Hi again Flashman…and once again thanks for your efforts to explain in detail. I’ve contacted my webhost, and they clarified that they also set the DMARC to the “strictest” level, too. So, all the setting appear to be as you suggested…:muscle:


#13

You can verify that if you like at https://mxtoolbox.com/dmarc.aspx

Also try sending an email from your address to a gmail address, then check the mail headers on the received email. It should say that it passes DMARC.


#14

Thanks. This is what the test indicates:


#15

That’s an odd way of doing it, because it doesn’t reference either SPF or DKIM. In other words it could fail both, but still pass DMARC in theory, making it meaningless from what I can tell.

Do you ever receive spam emails that appear to come from your own address? If so, that is failing.


#16

I do on occasion. Do you suggest I send the setting you recommend to my webhost and ask them to set it up that way?


#17

Your DKIM and SPF records appear to be valid from some checks I just ran, so I think you could go back to them and point out that the current DMARC rule is not blocking spammers from spoofing your email address, then ask them to try my solution.

Afterwards you should verify it and obviously send test emails to make sure it was working as expected. If you have access to the zone editor in cPanel you could do it yourself by simply editing the value in the _dmarc txt entry.


#18

Thanks Flashman – They had no objection to making the changes you suggested, and did so, and I then did a test email from my website contact page and received it successfully, which is the most important test. I appreciate all your guidance on this issue… :star_struck:


#19

follow up…I did locate the Zone Editor in my cPanel, and do see the ‘txt’ column, and see that it is filled with a very long string of text. What should it read as?

It shows: v=DKIM1; k=rsa; p=MIGfMA0GCSqGSIb3DQEBAQUAA4GNAD…(plus a many more charactors)

thanks again…


#20

DKIM has a very long code, which is specific to the domain and that is set up correctly from what I can tell. There should also be entries for SPF and for _dmarc with that single line of text. I can’t tell how your web host has things set up though in terms of access to the zone editor.

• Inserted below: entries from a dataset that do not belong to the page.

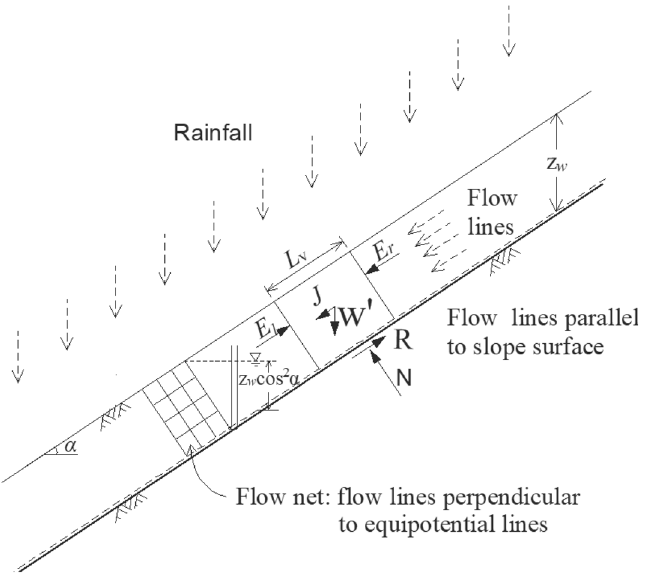
Figure 2. Shallow translational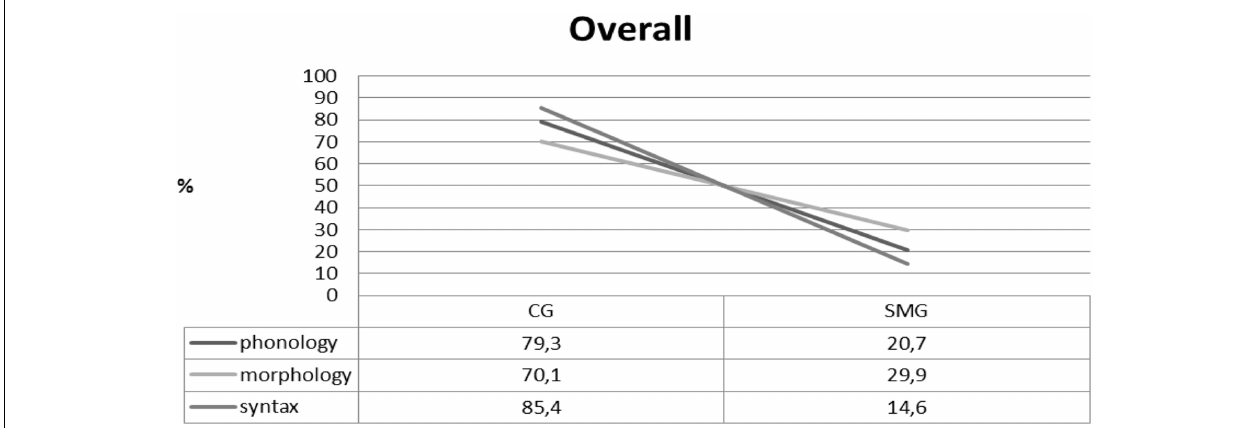
FIGURE 2 | Overall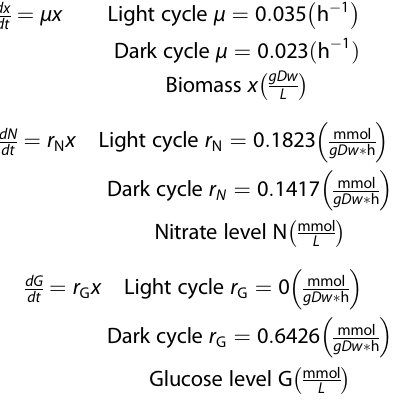
Summary of equations for 2L bioreactor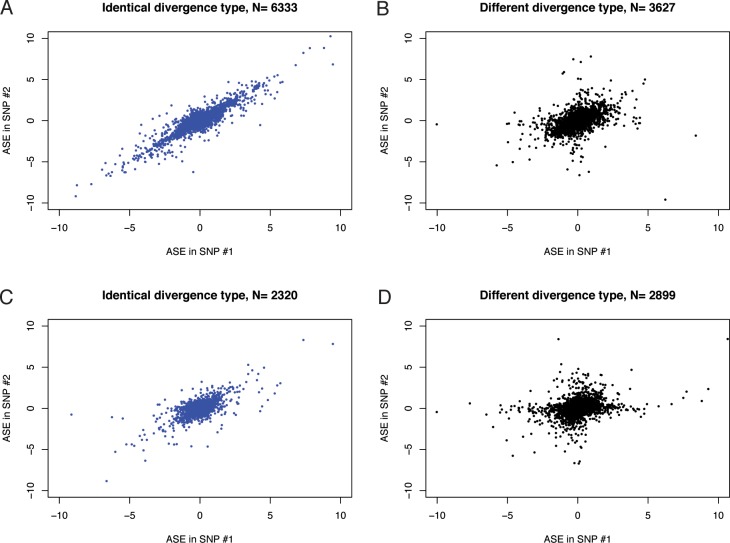
Correlation of ASE (log-fold change of RNA-seq counts of marine over freshwater allele) in different pairs of SNPs was used to perform concordance analysis.(a) SNPs assigned to same exons and showing identical type of genetic divergence (concordant SNPs). (b) SNPs assigned to same exons but showing different classes of genetic divergence (discordant SNPs). (c) SNPs assigned to different exons of the same transcript and showing identical type of genetic divergence. (d) SNPs assigned to different exons of the same transcript and showing different type of genetic divergence.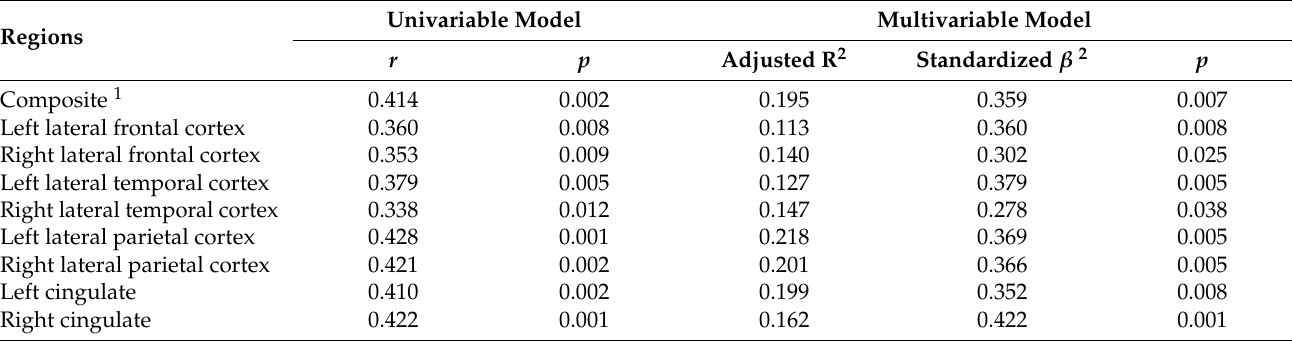
Figure 3. Association of visceral adipose tissue (VAT) metabolism with cerebral amyloid burden. Pearson’s correlation analysis revealed that VAT maximum standardized uptake volume (SUV max ) correlated positively with composite regional standardized 18 F-FBB uptake value ratios (SUVR FBB ) ( A ), and all regional SUVR FBB values in the bilateral lateral frontal ( B , C ), lateral temporal ( D , E ), and lateral parietal ( F , G ) cortices, as well as the bilateral cingulate cortices ( H , I ). Table 4. Association between visceral adipose tissue SUV max and cerebral A β burden in the over- all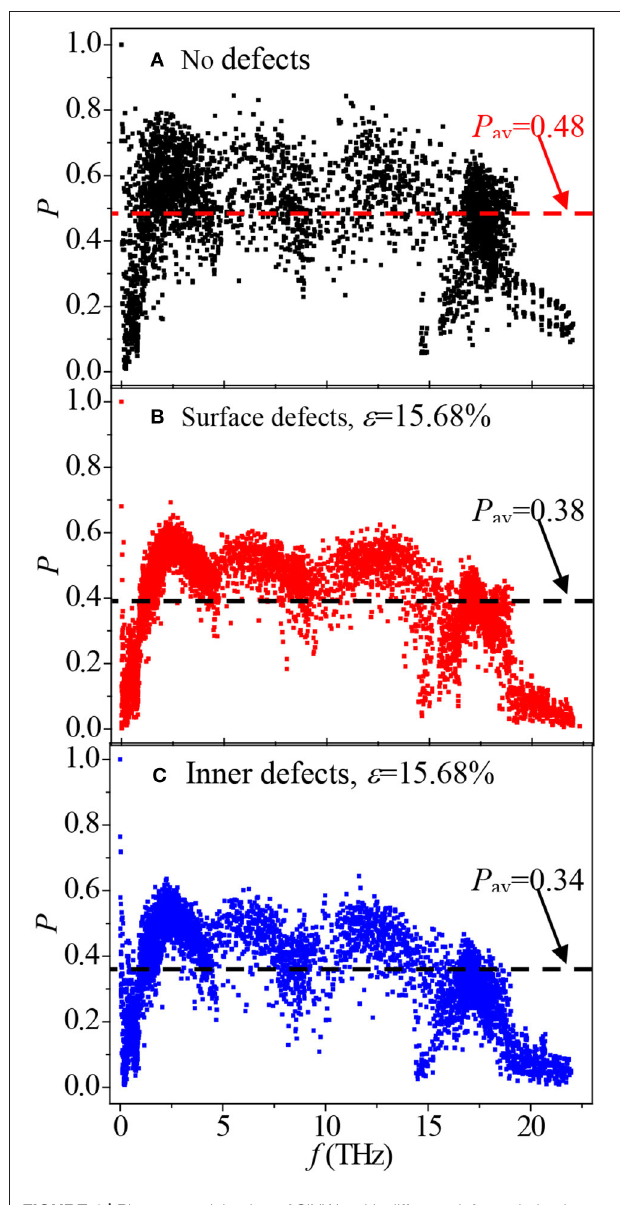
FIGURE 4 | Phonon participation of SiNWs with different defects during heat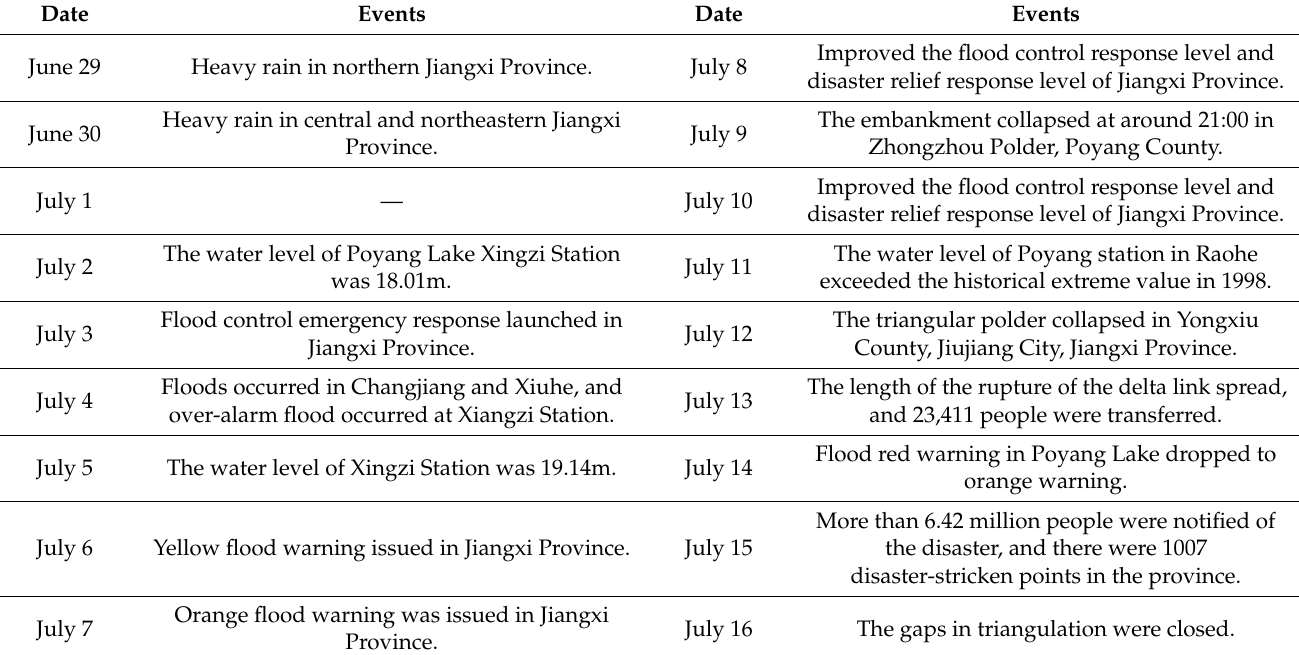
Table 5. Review of Poyang Lake flood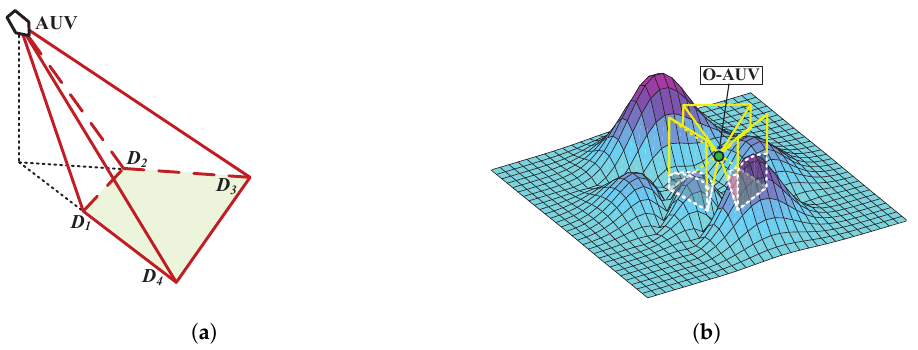
Figure 3. Motivation of information collection model. ( a ) Schematics of the monitoring area. ( b ) 3D sensing model of the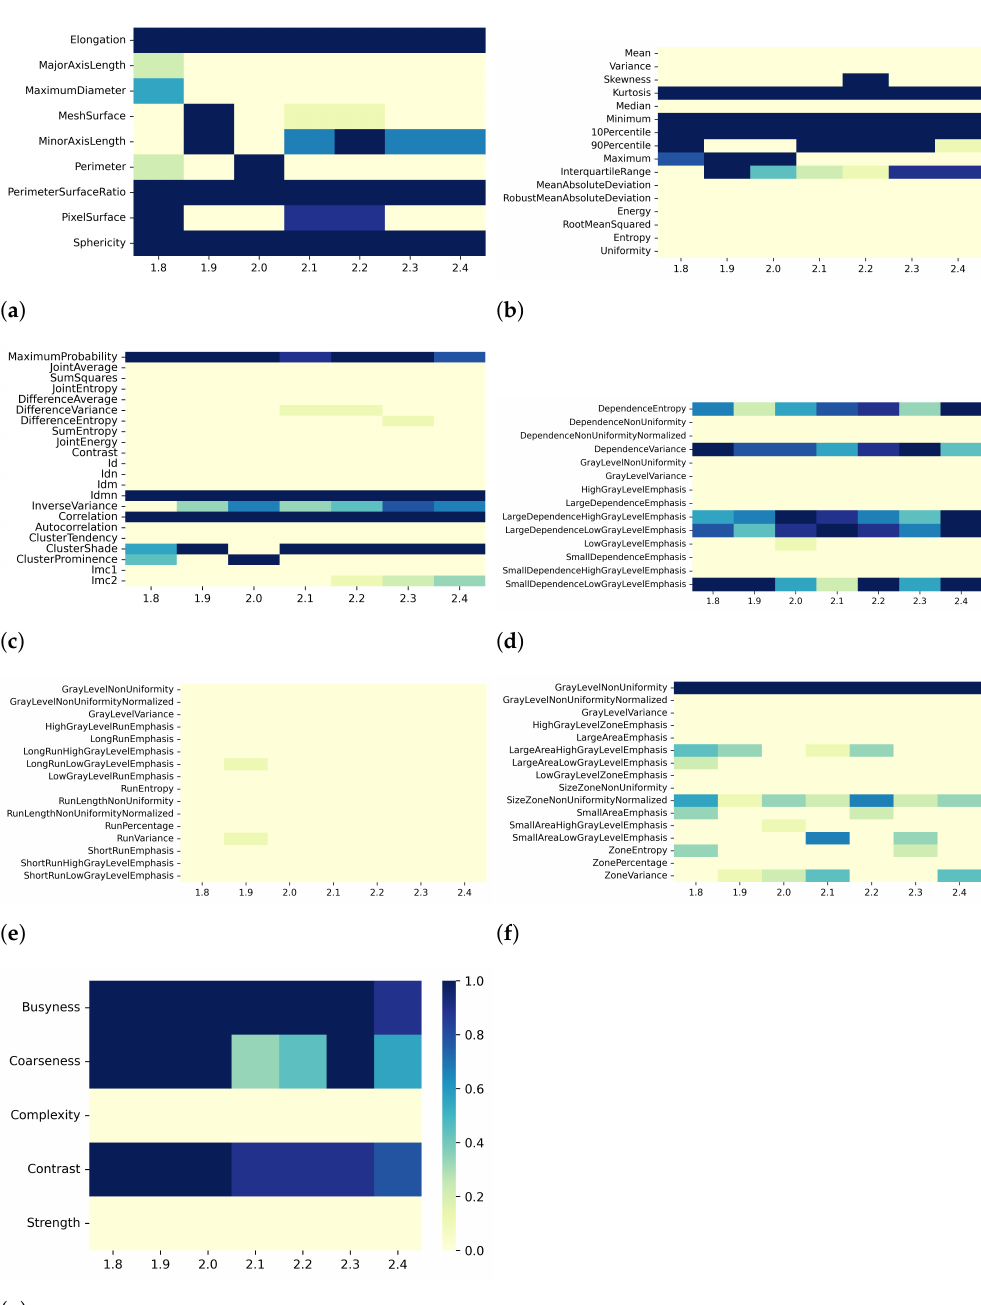
Figure 8. Heatmaps of remaining features from T2 maps after PCC-based dimensionality reduction for effect B (varying discretization bin width, with fixed resampling voxel size (mm)). The radiomic features are separated in classes: ( a ) 2D shape, ( b ) first order, ( c ) GLCM, ( d ) GLDM, ( e ) GLRLM, ( f ) GLSZM, ( g )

It can take a while for changes to propagate, but it checks out properly now on that test site, so it should be fine. If you have a Gmail address, try sending an email there from your domain email. If there is a problem it will bounce back, as would be the case with a spammer, otherwise it will come through and the header information should indicate passes for DKIM, SPF and DMARC. At that point you are all set.